A Look Back
Spokane hockey history
A look at key events in the history of hockey in Spokane and the region:
1890s
First recorded hockey competition in the region takes place near Grand Forks and Phoenix, British Columbia, featuring games between the rival mining towns.
1906
First covered rink built in Grand Forks.
1909
Lester Patrick, working in his father’s logging business, leads Nelson to the British Columbia championship.
1911
The Victoria Arena is built by Lester Patrick. It is the first artificial ice rink in Canada and is home to Patrick’s Victoria Aristocrats.
1915
The Vancouver Millionaires become the first western team to win the Stanley Cup, defeating Ottawa.
1916
The Portland Rosebuds become the first U.S.-based team to compete for the Stanley Cup, but lose to the Montreal Canadiens. The Rosebuds are the only losing team to have their names engraved on the Stanley Cup.
1916
When the Victoria Arena is commandeered by the Canadian government for use as an armory during World War I, Lester Patrick moves his team to Spokane. There, with the help of a young student, Spokane’s team gets its unusual nickname, the Canaries.

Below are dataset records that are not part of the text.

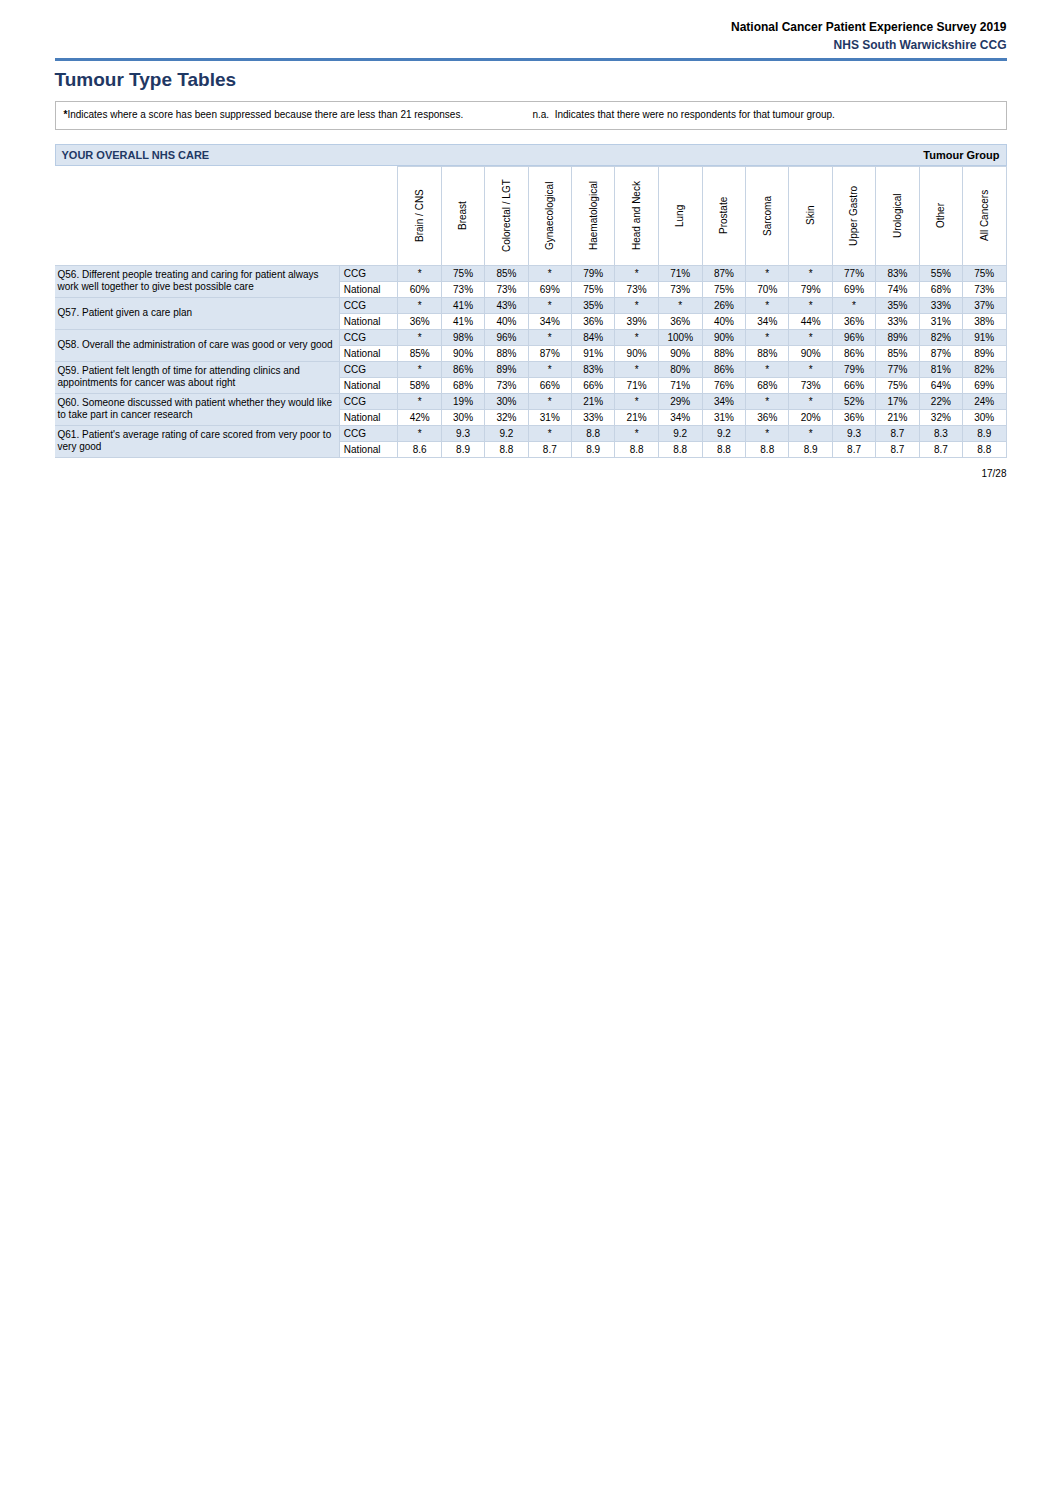National Cancer Patient Experience Survey 2019
NHS South Warwickshire CCG
Tumour Type Tables
| * | Indicates where a score has been suppressed because there are less than 21 responses. | n.a. Indicates that there were no respondents for that tumour group. |
YOUR OVERALL NHS CARE
Tumour Group
| | | Brain / CNS | Breast | Colorectal / LGT | Gynaecological | Haematological | Head and Neck | Lung | Prostate | Sarcoma | Skin | Upper Gastro | Urological | Other | All Cancers |
| --- | --- | --- | --- | --- | --- | --- | --- | --- | --- | --- | --- | --- | --- | --- | --- |
| Q56. Different people treating and caring for patient always work well together to give best possible care | CCG | * | 75% | 85% | * | 79% | * | 71% | 87% | * | * | 77% | 83% | 55% | 75% |
| National | 60% | 73% | 73% | 69% | 75% | 73% | 73% | 75% | 70% | 79% | 69% | 74% | 68% | 73% |
| Q57. Patient given a care plan | CCG | * | 41% | 43% | * | 35% | * | * | 26% | * | * | * | 35% | 33% | 37% |
| National | 36% | 41% | 40% | 34% | 36% | 39% | 36% | 40% | 34% | 44% | 36% | 33% | 31% | 38% |
| Q58. Overall the administration of care was good or very good | CCG | * | 98% | 96% | * | 84% | * | 100% | 90% | * | * | 96% | 89% | 82% | 91% |
| National | 85% | 90% | 88% | 87% | 91% | 90% | 90% | 88% | 88% | 90% | 86% | 85% | 87% | 89% |
| Q59. Patient felt length of time for attending clinics and appointments for cancer was about right | CCG | * | 86% | 89% | * | 83% | * | 80% | 86% | * | * | 79% | 77% | 81% | 82% |
| National | 58% | 68% | 73% | 66% | 66% | 71% | 71% | 76% | 68% | 73% | 66% | 75% | 64% | 69% |
| Q60. Someone discussed with patient whether they would like to take part in cancer research | CCG | * | 19% | 30% | * | 21% | * | 29% | 34% | * | * | 52% | 17% | 22% | 24% |
| National | 42% | 30% | 32% | 31% | 33% | 21% | 34% | 31% | 36% | 20% | 36% | 21% | 32% | 30% |
| Q61. Patient's average rating of care scored from very poor to very good | CCG | * | 9.3 | 9.2 | * | 8.8 | * | 9.2 | 9.2 | * | * | 9.3 | 8.7 | 8.3 | 8.9 |
| National | 8.6 | 8.9 | 8.8 | 8.7 | 8.9 | 8.8 | 8.8 | 8.8 | 8.8 | 8.9 | 8.7 | 8.7 | 8.7 | 8.8 |
17/28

The Nov. 28, 1916, edition of The Spokesman-Review tells just how the team got one of the strangest nicknames in sports. The name “was thought of by a precocious youth who has more dealings with algebra than he has with barbers. After giving Lester Patrick’s contingent of puck chasers the scientific once over, and observing their canary and purple regalia, gave it as his opinion that an appropriate nickname for the ice terrors would be Canaries,” the paper wrote.
Playing outdoors at a rink at Elm and Cannon Streets, and finishing in last place, the Canaries are history after just one season.
1917
The Seattle Metropolitans become the first U.S.-based team to win the Stanley Cup when they defeat the Montreal Canadiens in a series played in Seattle.
1937
Hockey returns to Spokane after a 20-year absence. On Feb. 5, despite objections from Seattle Seahawks president Phil Lycette, approval is given for the midseason transfer of the Oakland Clippers franchise to Spokane. The team finishes third in the four-team league, defeats the Vancouver Lions in the first round of the playoffs, but loses to the Portland Buckaroos for the Pacific Coast Hockey League championships.
1937
The Spokane Ice Arena, known to many as the Elm Street Arena, gets a major facelift that includes a roof and walls. The building serves Spokane until 1954 when the Coliseum opened. The Elm Street Arena still stands today as a lumber storage building. Spokane plays two more full PCHL seasons, finishing last each time and losing big sums of money before taking a year’s leave of absence following the 1938-39 season.
One successful local hockey team is the Gonzaga Bulldogs. With their coach, Denny Edge, recruiting heavily in Canada, the Zags win a pair of West Coast amateur championships in 1938 and 1939, playing and defeating highly regarded teams like the Big Ten champion Minnesota Golden Gophers.
Gonzaga goaltender Frank McCool later leads third-place Toronto to a Stanley Cup win in 1945, registering three straight shutouts in the finals against Montreal.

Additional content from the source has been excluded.